We watched The Empire Strikes Back last night on DVD, which I hadn't seen in a while. It was, of course, a huge feature of my early adolescence. Although I can't recite the dialogue word for word any more, every line of it is deeply familiar, etched into my brain at an impressionable age. But one of the things that really struck me on this viewing was that it, and the original Star Wars (which I know we're supposed to call 4 and 5 but I'm still not used to that) are structured on the model of radio communications. The Rebel commanders can talk to the fighter pilots, and vice versa; Vader's underlings can communicate with him via a visual communications deck that basically functions like radio, but with added visuals. Very very rarely in these two movies do individuals carry communication devices (the phone model). When people don't have phones, or phone equivalents, it gives you a lot more to work with to create suspense, danger, drama.

I noticed this in part because we've been watching the first season of Earth 2 on DVD lately. It's entertaining enough (I always like First Contact stories) but I find two things really distracting: the phones and the clothes. Their communications "gear" is pretty nifty, especially for 1994 when the series was made -- worn over the head with microhones and eye pieces that fold in and out. But it would be such a different kind of story without the phones (even though they don't always work, etc). Lucas's adherence to an older 40s aesthetic has been noted by lots of people, but I'd never before really thought about narrative structure and communication devices. Recently, of course, cell phones have featured in a lot of thriller movies (Cellular and 24being the obvious ones, but also Hostage and Transporter 2). It would be hard to write a plausible thriller today where no one had cell phones. But many of the stronger SF films still rely on a radio-based model, or occasionally ship-to-crew radios, rather than the omnipresent personal communications/recording/entertainment device that is a feature of much literary cyberpunk (and, increasingly, real life).
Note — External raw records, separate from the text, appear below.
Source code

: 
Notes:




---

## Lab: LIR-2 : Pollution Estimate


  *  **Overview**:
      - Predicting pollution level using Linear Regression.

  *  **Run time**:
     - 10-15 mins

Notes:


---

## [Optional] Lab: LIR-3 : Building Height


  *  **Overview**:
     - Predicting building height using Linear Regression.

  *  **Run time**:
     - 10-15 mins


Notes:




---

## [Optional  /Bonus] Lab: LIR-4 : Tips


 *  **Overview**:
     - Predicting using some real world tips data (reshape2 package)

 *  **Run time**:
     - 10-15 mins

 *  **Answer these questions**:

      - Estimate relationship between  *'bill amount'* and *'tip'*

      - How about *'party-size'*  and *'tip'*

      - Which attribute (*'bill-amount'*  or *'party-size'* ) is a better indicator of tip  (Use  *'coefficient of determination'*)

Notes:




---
The clothes in Earth 2 are truly atrocious -- every time we watch it I have to worry about a vision of the future that involves high-waisted pants that make everyone's butt look terrible. Because they're meant to be settling a new frontier, half the characters are wearing faux peasant clothes and the rest seem to be in stuff from Limited Express. And that's why the show looks dated, even though it's set in the future. In Empire the clothes are simple and retro enough to be symbolic more of grand categories than particular decades: the swashbuckler's leather vest, the sharp tailoring of Imperial forces, and the wizard's cape. Princess Leia rarely gets beautiful clothes to wear (except in the award scene at the end of #4, and a few other places) -- she wears jumpsuits, a flowing toga-like thing, mostly nondescript stuff. And that's why I can still believe in her as a heroine. Padme was so overloaded with decorative stuff in the recent films that she's going to look really peculiar in 20-30 years. But of course, she wasn't given anything else to do except brush her hair and get googly eyed over Anakin. I was glad to see that Empire still really works as a film and as a visual experience, and I don't think it's just because I grew up with it.